Guna mengoptimalkan manfaat investasi
asing, komitmen dan konsistensi pemerintah dalam menggarap langkah-langkah korektif
mutlak diperlukan. Pertama, mengedepankan kontinuitas perbaikan fundamental ekonomi
guna membangun daya saing, kredibilitas dan impresi positif di mata komunitas usaha
global. Korupsi sebagai musuh utama pemerintah wajib diberantas dengan tegas
tanpa tendensi segelintir golongan. Tak hanya itu, konektivitas infrastruktur yang
memadai juga turut memainkan peran penting dalam mendukung proses investasi di
dalam negeri.
Kedua, menjamin kepastian hukum, restrukturisasi
lembaga, deregulasi dan debirokratisasi kebijakan penanaman modal menjadi hal
yang patut diprioritaskan. Bank Dunia dalam Ease
of Doing Business (EODB) indeks menilai kemudahan berbisnis Indonesia
berada di peringkat 91 dari 190 negara di Kawasan Asia Pasifik, naik 15 poin
yang sebelumnya rangking 106. Dedikasi pemerintah dalam pencapaian sejauh ini tentu
patut diapresiasi. Namun, Indonesia masih
tertinggal di bawah negara-negara lima besar EODB seperti New Zealand,
Singapura, Hong Kong, China, dan Korea.

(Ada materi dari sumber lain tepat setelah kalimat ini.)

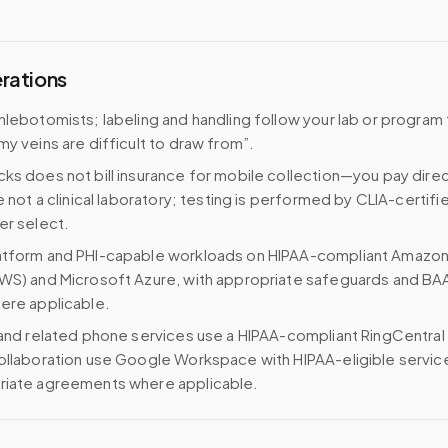
erations
hlebotomists; labeling and handling follow your lab or program
my veins are difficult to draw from”.
ks does not bill insurance for mobile collection—you pay direc
e not a clinical laboratory; testing is performed by CLIA-certifi
er select.
atform and PHI-capable workloads on HIPAA-compliant Amazo
WS) and Microsoft Azure, with appropriate safeguards and BA
ere applicable.
 and related phone services use a HIPAA-compliant RingCentral
ollaboration use Google Workspace with HIPAA-eligible servi
riate agreements where applicable.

Untuk itu, pemerintah perlu terus
meluncurkan berbagai terobosan kebijakan yang komprehensif dan integratif
antara pemerintah pusat dan daerah guna memudahkan para investor. Hal ini juga
bertujuan menghindari terjadinya distorsi regulasi dan degradasi hukum.
Ketiga, memastikan keamanan, stabilitas
sosial dan politik agar tercipta hawa investasi yang kondusif dan atraktif.
Maraknya aksi unjuk rasa di sejumlah daerah dapat menjadi faktor yang mengendurkan
gairah investor untuk berinvestasi. Pemerintah harus sanggup meredam friksi di
masyarakat dengan merangkul semua elemen untuk mencegah polemik yang
berkepanjangan.
Keempat, pemerataan segmen investasi
yang tak hanya condong ke sektor industri, pendampingan dan proteksi UMKM dalam
negeri agar mampu bersaing, hingga reformasi regulasi normatif terkait pengelolaan
lahan dan limbah untuk menekan semua dampak negatif investasi. Yang terakhir, penguatan
soliditas jajaran pemerintah pusat dan daerah, lembaga kementerian terkait
hingga stakeholders dalam dan luar
negeri. Kolaborasi, harmonisasi, dan koordinasi wajib dipupuk. Dengan demikian,
hadirnya investasi diharapkan dapat terus mengerek stimulus positif lalu memacu
pergerakan roda-roda pembangunan bagi kemajuan perekonomian bangsa Indonesia.